Fiorina Gets No Support From HP In Senate Race

Former HP CEO Carly Fiorina is finding little support from her old company in her bid to unseat Sen. Barbara Boxer

If Carly Fiorina is going to unseat incumbent U.S. Sen. Barbara Boxer, D-Calif., she’s apparently going to have to do it without the support of some at Hewlett-Packard.

That could spell some difficulty for Fiorina, who—with no political record to speak of, outside of her role as a proxy during Sen. John McCain’s presidential run—will have to rely a great deal on tenure as HP’s CEO.

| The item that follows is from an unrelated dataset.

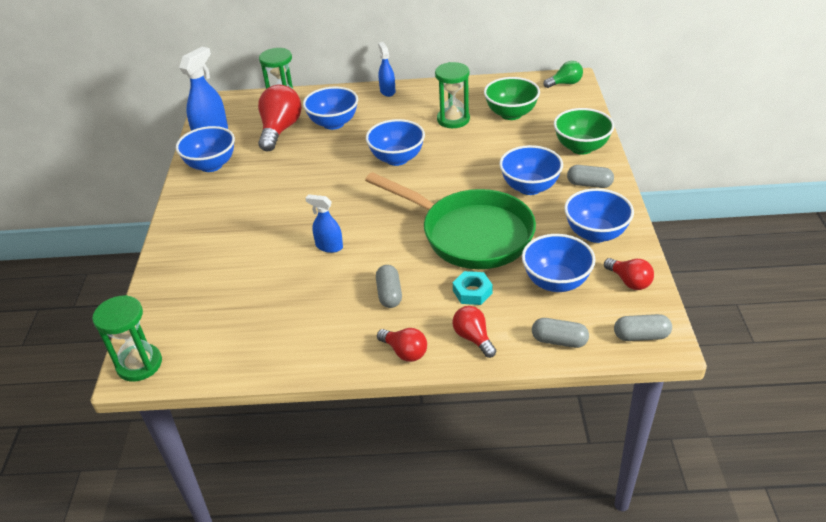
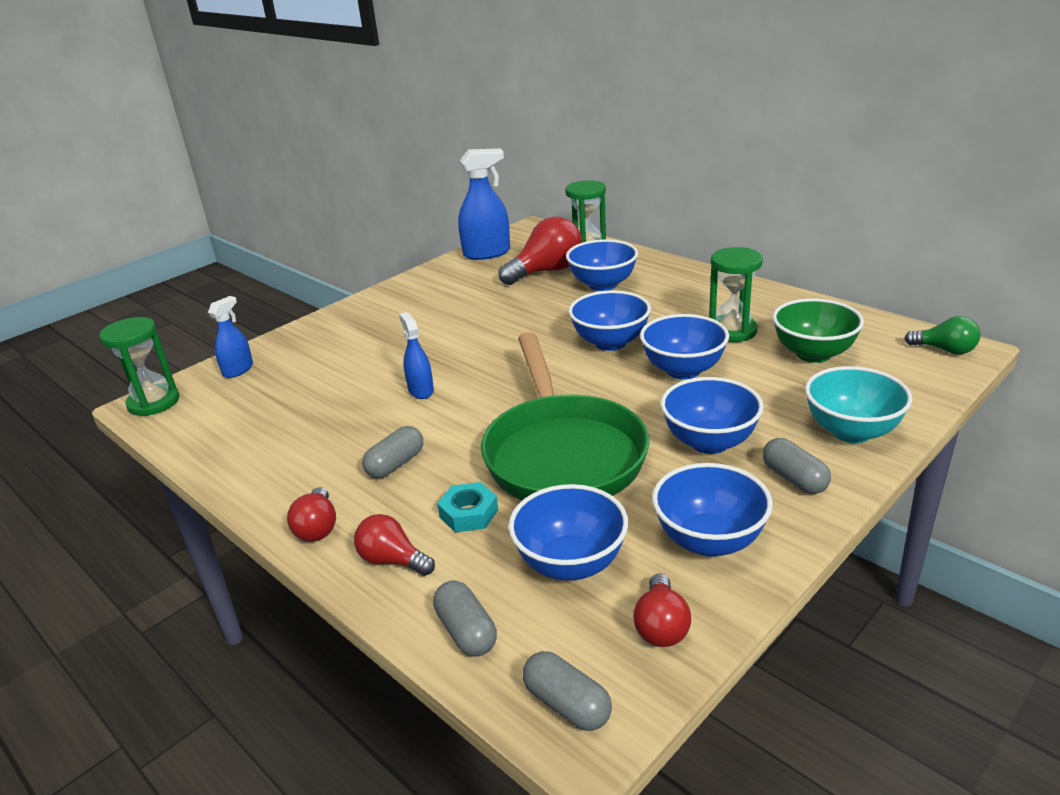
camera: 45 degrees right, 10 degrees down
(211, 165) = (447, 277): blue bowl -> blue bowl (683, 370)
(387, 91) = (703, 276): blue spray bottle -> blue spray bottle (238, 370)
(473, 338) = (392, 561): red light bulb -> red light bulb turned 75 degrees counterclockwise
(581, 147) = (851, 431): green bowl -> turquoise bowl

A week after HP heir Arianna Packard blasted Fiorina for not being conservative enough and for what she described as a disastrous time leading HP, the Sacramento Bee has reported that HP’s PAC (political action committee) has donated $10,000 (£6665) to Boxer’s campaign.

And that’s after Arianna Packard already had donated $4,200 to the campaign of Chuck DeVore, a Republican state assemblyman who is running against Fiorina for the GOP nomination.

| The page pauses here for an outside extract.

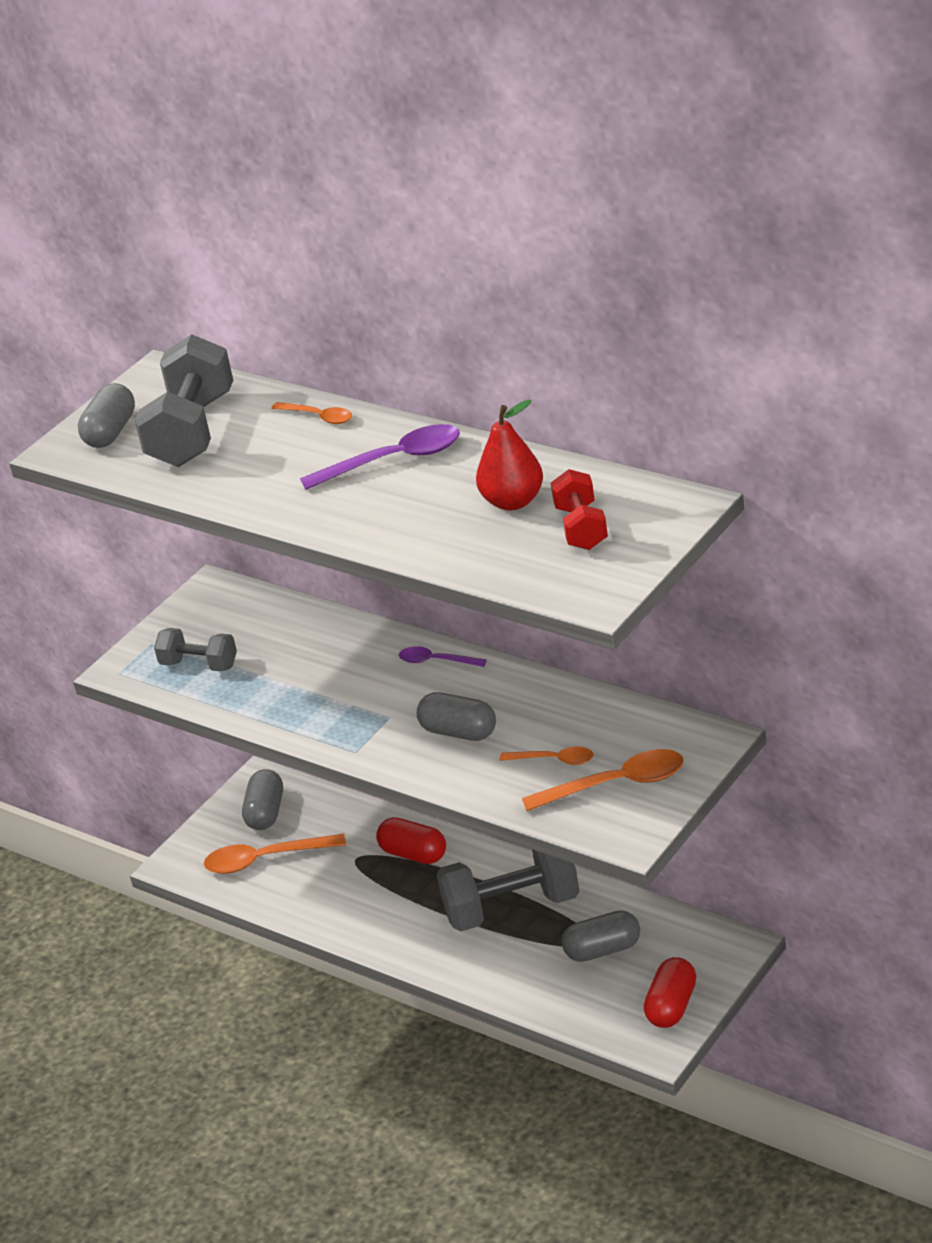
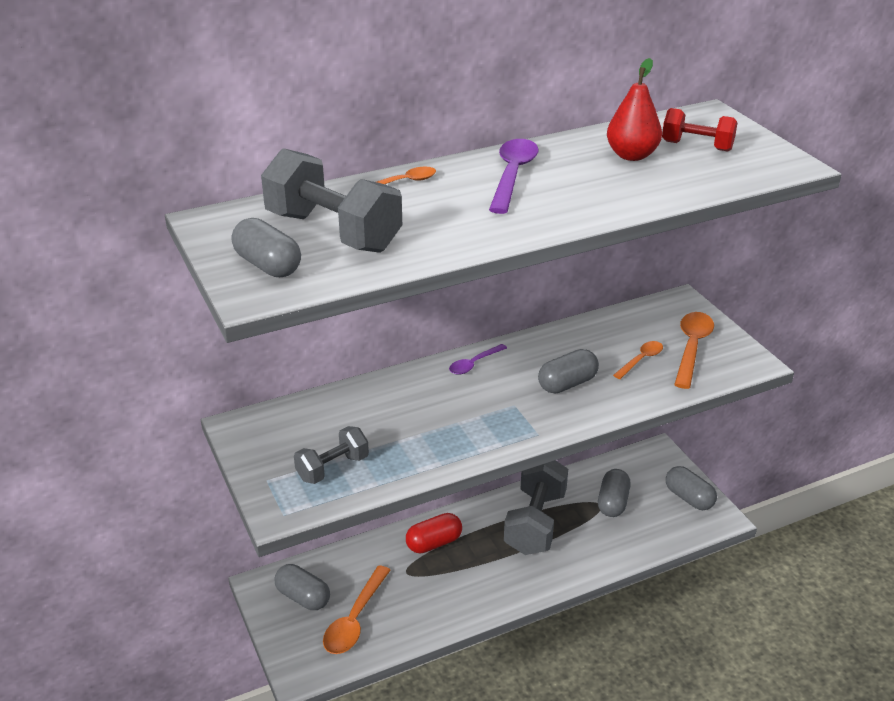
camera: 65 degrees left, 0 degrees up
(671, 1006) = (689, 498): red capsule -> grey capsule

At the state GOP convention on 13 March, she reportedly unveiled a short film attacking Boxer on a number of fronts, including fiscal policy and the environment. Fiorina said she is the only GOP candidate capable of beating Boxer. She also touted her own record as HP’s CEO, talking about how she steered the company through tough economic times.

However, not everyone saw it that way. In her letter to Sens. Jon Kyl, R-Ariz., Tom Coburn, R-OK, and James Inhofe, R-OK, Arianna Packard said she was “saddened by your recent letter in support of Carly Fiorina”.

“I know a little about Carly Fiorina, having watched her almost destroy the company my grandfather founded,” Packard said in the letter. “You write that she is a ‘proven business leader.’ This may be how she spins her career, but most business commentators consider Fiorina’s tenure at HP to be a disaster.”

Packard, a New York resident who was in California the weekend of 13 March to raise money for DeVore’s campaign, noted how the company’s stock price tumbled during Fiorina’s tenure, and questioned the success of HP’s merger with Compaq.
She also raised issues with Fiorina’s political leanings.

“If Ms. Fiorina is what passes for conservative in Washington today, then the establishment has veered sadly to the left,” she wrote, praising DeVore and Tom Campbell, a former Republican Congressman who in January opted out of the governor’s race to challenge Fiorina and DeVore for the GOP Senatorial nomination.

Both DeVore and Campbell also have been attacking Fiorina’s record as HP’s CEO.

Fiorina is one of two former CEOs of top-tier high-tech companies running for statewide office in California. Meg Whitman, the ex-head of eBay, is seeking the governor’s seat.